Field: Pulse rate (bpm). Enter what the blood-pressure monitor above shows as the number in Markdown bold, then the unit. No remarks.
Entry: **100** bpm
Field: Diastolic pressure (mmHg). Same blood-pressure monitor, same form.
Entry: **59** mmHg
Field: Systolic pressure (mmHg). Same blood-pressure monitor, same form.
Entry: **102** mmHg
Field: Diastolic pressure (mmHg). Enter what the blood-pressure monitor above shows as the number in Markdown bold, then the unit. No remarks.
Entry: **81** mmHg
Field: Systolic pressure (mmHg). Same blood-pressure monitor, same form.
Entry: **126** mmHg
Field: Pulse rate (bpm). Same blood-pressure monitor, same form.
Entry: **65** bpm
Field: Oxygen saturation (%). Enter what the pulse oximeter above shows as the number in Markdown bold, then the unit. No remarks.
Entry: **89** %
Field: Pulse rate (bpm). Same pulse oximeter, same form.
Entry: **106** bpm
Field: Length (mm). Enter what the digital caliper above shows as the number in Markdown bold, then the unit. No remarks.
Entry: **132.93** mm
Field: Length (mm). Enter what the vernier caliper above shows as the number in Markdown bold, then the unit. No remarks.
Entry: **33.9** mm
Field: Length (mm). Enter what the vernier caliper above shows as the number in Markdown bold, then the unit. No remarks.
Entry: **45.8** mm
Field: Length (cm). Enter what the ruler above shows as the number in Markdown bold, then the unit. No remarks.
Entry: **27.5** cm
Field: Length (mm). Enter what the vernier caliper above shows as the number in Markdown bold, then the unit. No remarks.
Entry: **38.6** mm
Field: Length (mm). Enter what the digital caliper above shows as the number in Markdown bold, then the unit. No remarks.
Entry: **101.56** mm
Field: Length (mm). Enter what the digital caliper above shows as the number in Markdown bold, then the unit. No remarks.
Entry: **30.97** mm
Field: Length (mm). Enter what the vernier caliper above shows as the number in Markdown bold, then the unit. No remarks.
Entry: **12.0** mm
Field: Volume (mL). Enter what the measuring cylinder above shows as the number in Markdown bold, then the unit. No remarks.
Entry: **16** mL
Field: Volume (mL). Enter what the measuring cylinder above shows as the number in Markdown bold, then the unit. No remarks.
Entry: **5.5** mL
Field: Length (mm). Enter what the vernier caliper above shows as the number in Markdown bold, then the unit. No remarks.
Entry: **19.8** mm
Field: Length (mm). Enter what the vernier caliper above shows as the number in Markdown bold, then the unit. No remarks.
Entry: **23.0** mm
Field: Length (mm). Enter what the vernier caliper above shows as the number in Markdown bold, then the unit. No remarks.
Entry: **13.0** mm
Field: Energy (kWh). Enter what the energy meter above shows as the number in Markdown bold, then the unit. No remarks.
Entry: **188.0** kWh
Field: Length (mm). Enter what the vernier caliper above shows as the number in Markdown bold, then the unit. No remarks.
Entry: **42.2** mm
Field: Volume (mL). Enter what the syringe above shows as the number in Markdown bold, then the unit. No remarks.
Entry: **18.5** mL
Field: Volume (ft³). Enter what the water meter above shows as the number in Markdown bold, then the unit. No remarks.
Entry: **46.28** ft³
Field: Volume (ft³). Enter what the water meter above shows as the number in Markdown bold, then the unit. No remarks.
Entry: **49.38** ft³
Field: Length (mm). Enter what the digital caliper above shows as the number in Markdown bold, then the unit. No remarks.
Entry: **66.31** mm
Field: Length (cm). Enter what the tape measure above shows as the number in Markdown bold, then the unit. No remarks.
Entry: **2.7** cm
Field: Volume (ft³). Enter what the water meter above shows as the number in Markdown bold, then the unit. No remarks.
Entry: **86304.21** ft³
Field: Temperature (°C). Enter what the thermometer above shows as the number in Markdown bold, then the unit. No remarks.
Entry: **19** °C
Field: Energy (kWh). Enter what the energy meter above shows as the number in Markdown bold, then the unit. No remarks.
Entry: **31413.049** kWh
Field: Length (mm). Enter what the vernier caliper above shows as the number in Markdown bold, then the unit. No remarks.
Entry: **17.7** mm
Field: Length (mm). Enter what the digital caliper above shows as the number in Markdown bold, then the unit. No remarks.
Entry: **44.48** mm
--------------------------------------------------
• WORK TASK: Present every line of the listing above as a numbered list, skipping any blank lines.

• YOUR RESPONSE:
1. Field: Pulse rate (bpm). Enter what the blood-pressure monitor above shows as the number in Markdown bold, then the unit. No remarks.
2. Entry: **100** bpm
3. Field: Diastolic pressure (mmHg). Same blood-pressure monitor, same form.
4. Entry: **59** mmHg
5. Field: Systolic pressure (mmHg). Same blood-pressure monitor, same form.
6. Entry: **102** mmHg
7. Field: Diastolic pressure (mmHg). Enter what the blood-pressure monitor above shows as the number in Markdown bold, then the unit. No remarks.
8. Entry: **81** mmHg
9. Field: Systolic pressure (mmHg). Same blood-pressure monitor, same form.
10. Entry: **126** mmHg
11. Field: Pulse rate (bpm). Same blood-pressure monitor, same form.
12. Entry: **65** bpm
13. Field: Oxygen saturation (%). Enter what the pulse oximeter above shows as the number in Markdown bold, then the unit. No remarks.
14. Entry: **89** %
15. Field: Pulse rate (bpm). Same pulse oximeter, same form.
16. Entry: **106** bpm
17. Field: Length (mm). Enter what the digital caliper above shows as the number in Markdown bold, then the unit. No remarks.
18. Entry: **132.93** mm
19. Field: Length (mm). Enter what the vernier caliper above shows as the number in Markdown bold, then the unit. No remarks.
20. Entry: **33.9** mm
21. Field: Length (mm). Enter what the vernier caliper above shows as the number in Markdown bold, then the unit. No remarks.
22. Entry: **45.8** mm
23. Field: Length (cm). Enter what the ruler above shows as the number in Markdown bold, then the unit. No remarks.
24. Entry: **27.5** cm
25. Field: Length (mm). Enter what the vernier caliper above shows as the number in Markdown bold, then the unit. No remarks.
26. Entry: **38.6** mm
27. Field: Length (mm). Enter what the digital caliper above shows as the number in Markdown bold, then the unit. No remarks.
28. Entry: **101.56** mm
29. Field: Length (mm). Enter what the digital caliper above shows as the number in Markdown bold, then the unit. No remarks.
30. Entry: **30.97** mm
31. Field: Length (mm). Enter what the vernier caliper above shows as the number in Markdown bold, then the unit. No remarks.
32. Entry: **12.0** mm
33. Field: Volume (mL). Enter what the measuring cylinder above shows as the number in Markdown bold, then the unit. No remarks.
34. Entry: **16** mL
35. Field: Volume (mL). Enter what the measuring cylinder above shows as the number in Markdown bold, then the unit. No remarks.
36. Entry: **5.5** mL
37. Field: Length (mm). Enter what the vernier caliper above shows as the number in Markdown bold, then the unit. No remarks.
38. Entry: **19.8** mm
39. Field: Length (mm). Enter what the vernier caliper above shows as the number in Markdown bold, then the unit. No remarks.
40. Entry: **23.0** mm
41. Field: Length (mm). Enter what the vernier caliper above shows as the number in Markdown bold, then the unit. No remarks.
42. Entry: **13.0** mm
43. Field: Energy (kWh). Enter what the energy meter above shows as the number in Markdown bold, then the unit. No remarks.
44. Entry: **188.0** kWh
45. Field: Length (mm). Enter what the vernier caliper above shows as the number in Markdown bold, then the unit. No remarks.
46. Entry: **42.2** mm
47. Field: Volume (mL). Enter what the syringe above shows as the number in Markdown bold, then the unit. No remarks.
48. Entry: **18.5** mL
49. Field: Volume (ft³). Enter what the water meter above shows as the number in Markdown bold, then the unit. No remarks.
50. Entry: **46.28** ft³
51. Field: Volume (ft³). Enter what the water meter above shows as the number in Markdown bold, then the unit. No remarks.
52. Entry: **49.38** ft³
53. Field: Length (mm). Enter what the digital caliper above shows as the number in Markdown bold, then the unit. No remarks.
54. Entry: **66.31** mm
55. Field: Length (cm). Enter what the tape measure above shows as the number in Markdown bold, then the unit. No remarks.
56. Entry: **2.7** cm
57. Field: Volume (ft³). Enter what the water meter above shows as the number in Markdown bold, then the unit. No remarks.
58. Entry: **86304.21** ft³
59. Field: Temperature (°C). Enter what the thermometer above shows as the number in Markdown bold, then the unit. No remarks.
60. Entry: **19** °C
61. Field: Energy (kWh). Enter what the energy meter above shows as the number in Markdown bold, then the unit. No remarks.
62. Entry: **31413.049** kWh
63. Field: Length (mm). Enter what the vernier caliper above shows as the number in Markdown bold, then the unit. No remarks.
64. Entry: **17.7** mm
65. Field: Length (mm). Enter what the digital caliper above shows as the number in Markdown bold, then the unit. No remarks.
66. Entry: **44.48** mm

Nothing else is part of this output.